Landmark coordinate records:
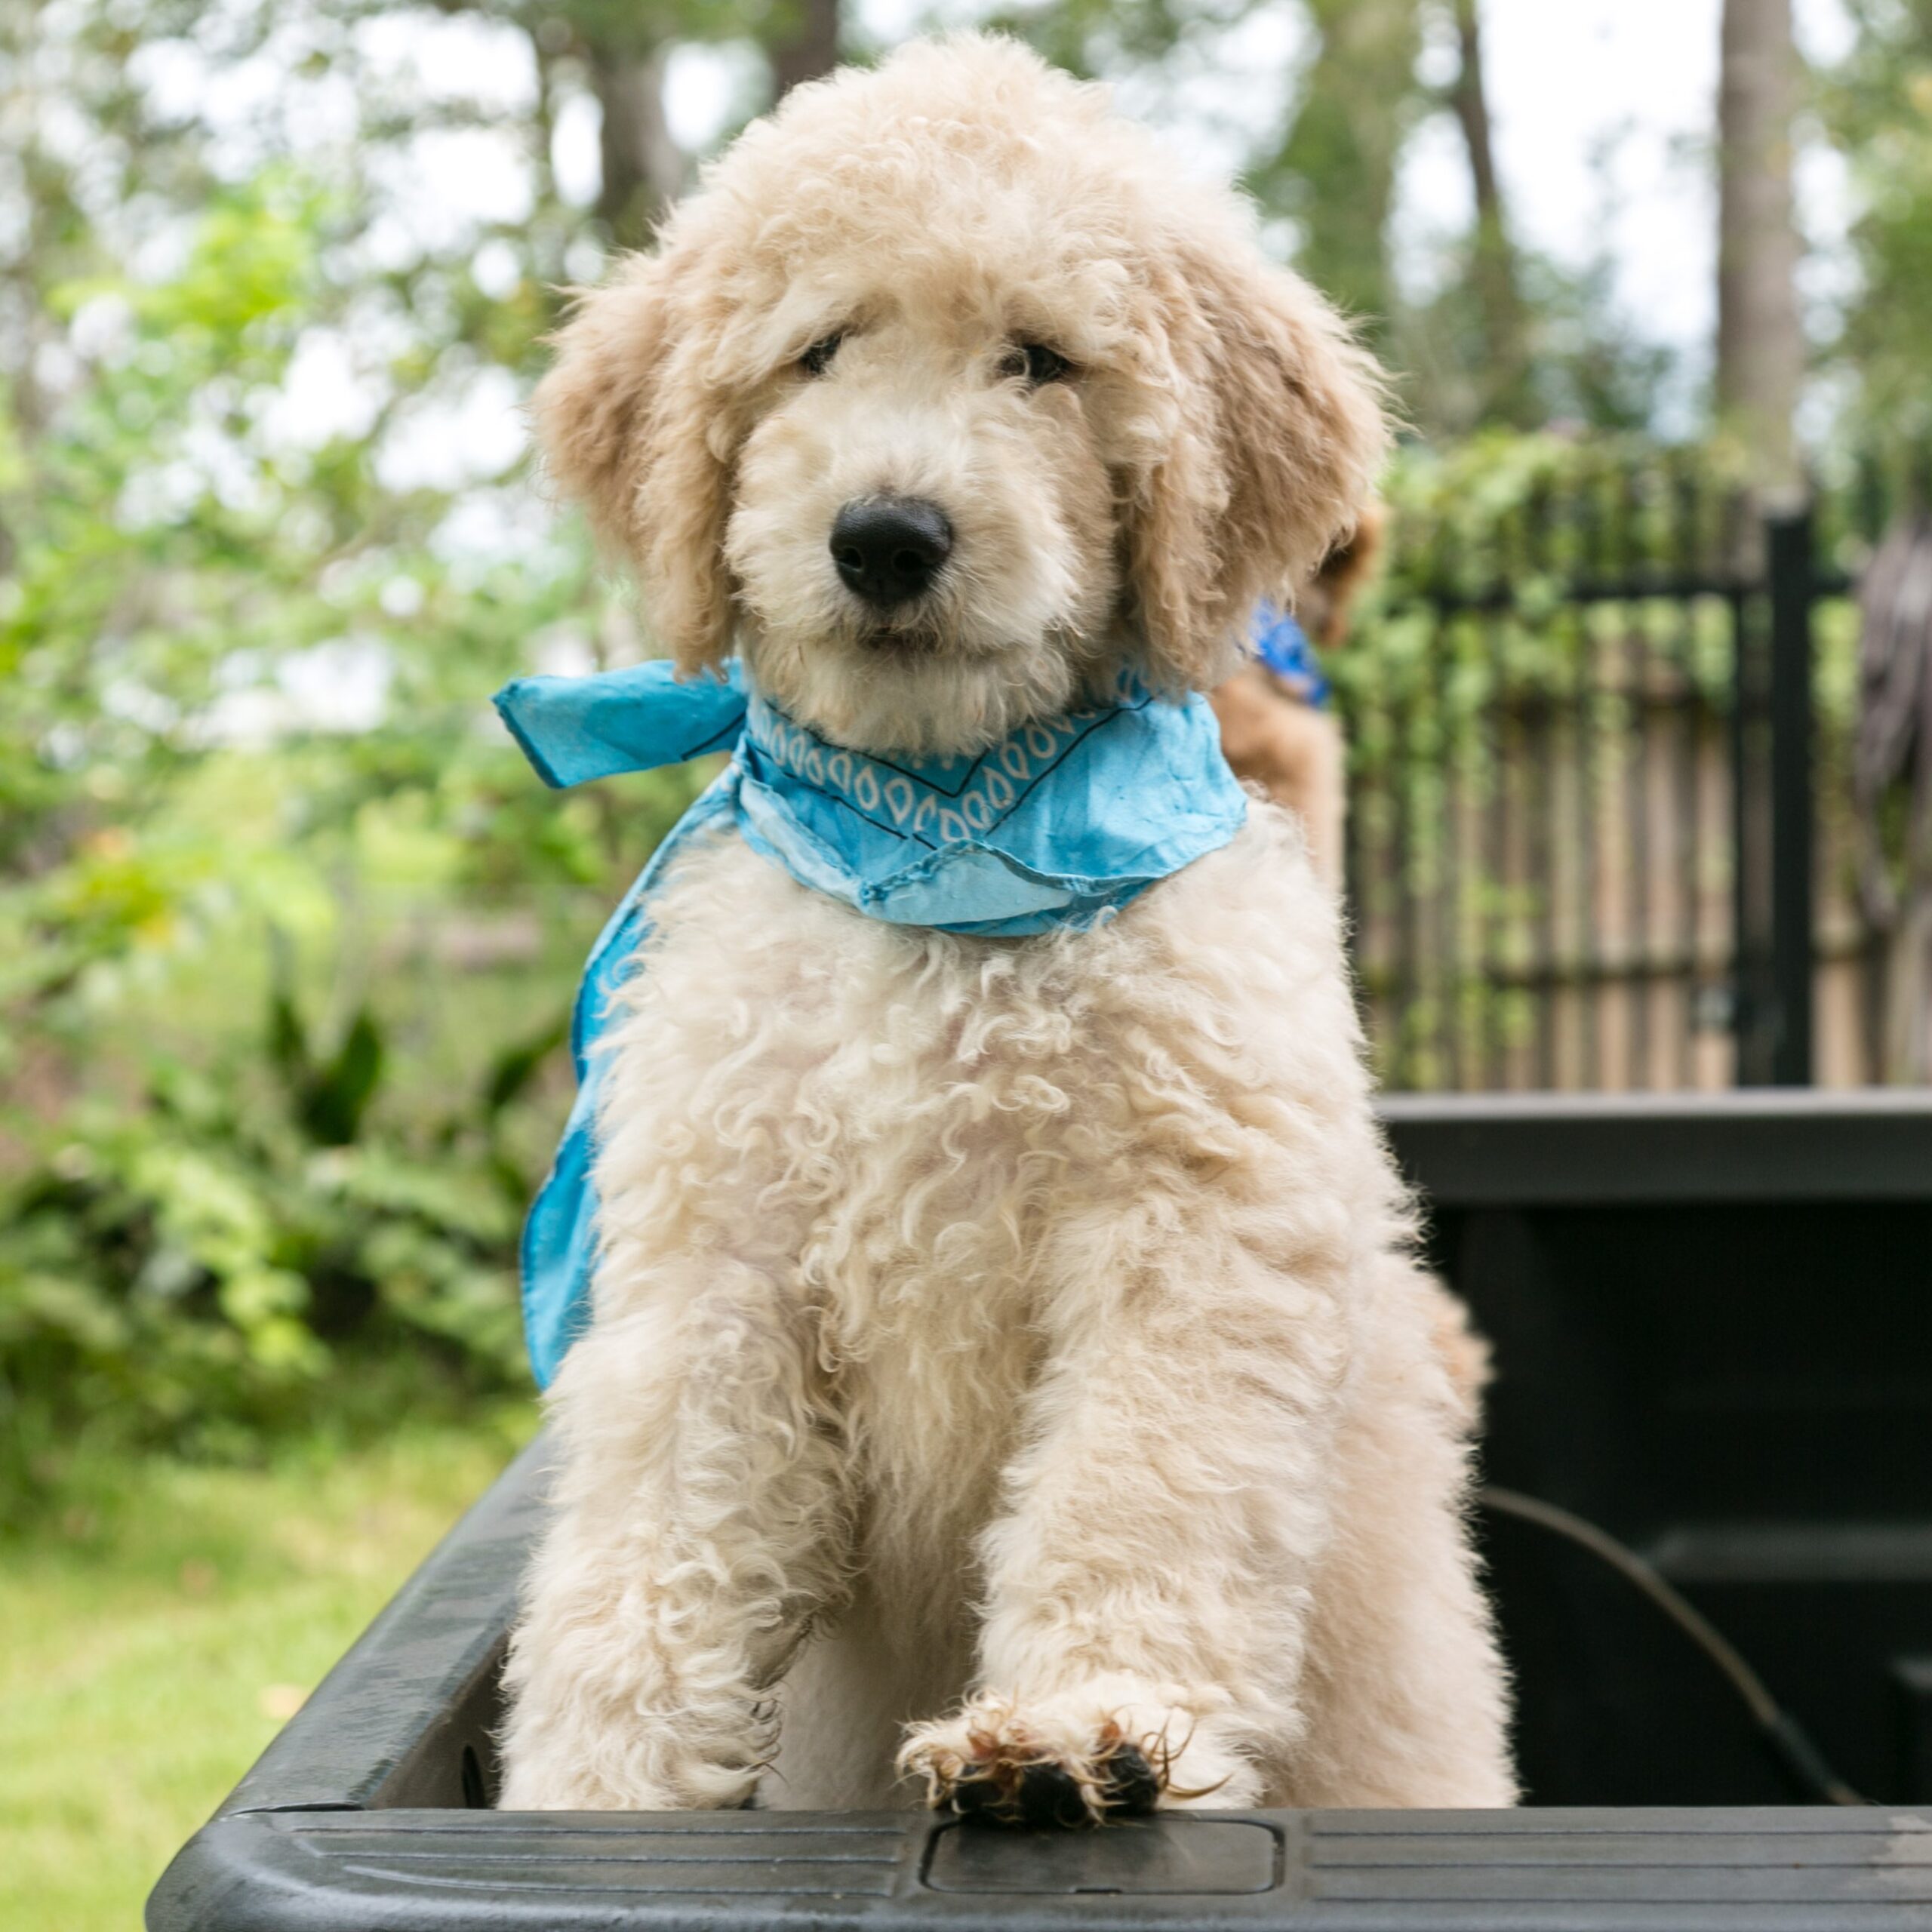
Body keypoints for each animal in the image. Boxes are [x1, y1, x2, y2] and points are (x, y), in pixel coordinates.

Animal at [494, 34, 1506, 1823]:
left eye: (1038, 361)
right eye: (817, 349)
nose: (887, 536)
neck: (944, 846)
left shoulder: (1185, 1242)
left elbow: (1135, 1490)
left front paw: (1080, 1722)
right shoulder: (717, 1263)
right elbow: (651, 1538)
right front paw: (597, 1787)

WHAT YOU ARE ASKED TO DO
Repeat the preceding records exactly but drop the images.

RESPONSE BELOW
Body keypoints for each animal in the image. Boxes are [x1, y1, x2, y2] and points are (x, y), in pixel coordinates.

Animal at [494, 34, 1506, 1823]:
left eye: (1038, 361)
right eye: (817, 349)
nose: (887, 536)
neck: (944, 846)
left shoulder: (1185, 1242)
left elbow: (1135, 1490)
left front paw: (1080, 1722)
right shoulder: (717, 1263)
right elbow: (651, 1538)
right front paw: (597, 1787)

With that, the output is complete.